▸ STATED TASK: Please list each piece of gear that the fishing thread below says went into the king rig.

▸ TEXT PROVIDED:
# NSW Sydney, More Dilemmas



## MrX (Feb 7, 2008)

The plan this morning was tranquil trip out, maybe forage a feed of snapper for the family dinner.

Two snapper rods:
- 2-4kg, 12lb leader, 4" plastics; and
- 3-5kg, 20lb leader, bigger plastics.

Took a king rig anyway, just in case: 50lb rod, tyrnos lever-drag overhead, 50lb leader, bag of cuttle strips, scottalvey downrigger with 3lb bomb.

But Paulb hooked up to a monster king early on the way to the snapper marks. Decisions. Kept going.

Pulled in a massive "big red rock monster", head about the size of a football (sherrin, not quite a steeden). Now, I know they are great eating - poor man's lobster. But they sting like a hornet if poked, and there is no way that huge spiky head will fit in my keeper bag. Where to put it? Undecided, left it swinging safely behind me in the net, and cast out a plastic.

Then the snapper mayhem started. My mark was covered in life. Decision made, tipped out the hardy red rocky, and netted my first pannie. The next one came on board on the same drift.










Then a rat king - bastards on snapper gear. Took a while to subdue and release.

Two more plate sized reds on the next drift.










Called Paul.

Another snap on the next drift. Had enough, so released.

Then a time consuming rat. Released the bastard.

Another snap. Released.

Then Paul arrived, delayed by more bloody rat kings. And the snaps stopped biting.

We decided to chase the kings.

Deployed a cuttle strip off the scottalvey, and it was smashed within minutes, by a big one. Real big bastard. Had to crank up the lever drag way past strike, but it wouldn't turn. You'd think 50lb leader would be strong enough to hold a fish from a moving kayak, but it snapped at the hook. I put it down to user error - snell must have slid up to the eye, and cut it off.

Headed towards home, and another bastard king took the trolled plastic from my little snapper rod. This one was a bit bigger than a rat, could be legal, so had to detour to the deeper water. Managed to subdue it (eventually) on the light gear, without breaking anything.










It's pretty quiet around here this time of year - no boats today!


----------



## Southerly (Apr 20, 2007)

Well done. Sadly my cold kept me at home. Got the wheels of my cart all fixed so ready to roll.


----------



## blueyak (Jan 20, 2009)

winning


----------



## paulb (Nov 12, 2006)

Tom - you forgot to mention the 'tranquil' launch....... Watching your kayak getting washed up with you getting dragged up the beach behind it, I regretted being too slow with the camera.

▸ ITEMS:
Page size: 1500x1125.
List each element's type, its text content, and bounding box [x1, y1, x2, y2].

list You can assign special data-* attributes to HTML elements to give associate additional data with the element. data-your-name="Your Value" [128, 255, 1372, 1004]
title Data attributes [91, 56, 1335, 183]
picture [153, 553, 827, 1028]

▸ FULL SOLUTION:
- 50lb rod
- tyrnos lever-drag overhead
- 50lb leader
- bag of cuttle strips
- scottalvey downrigger with 3lb bomb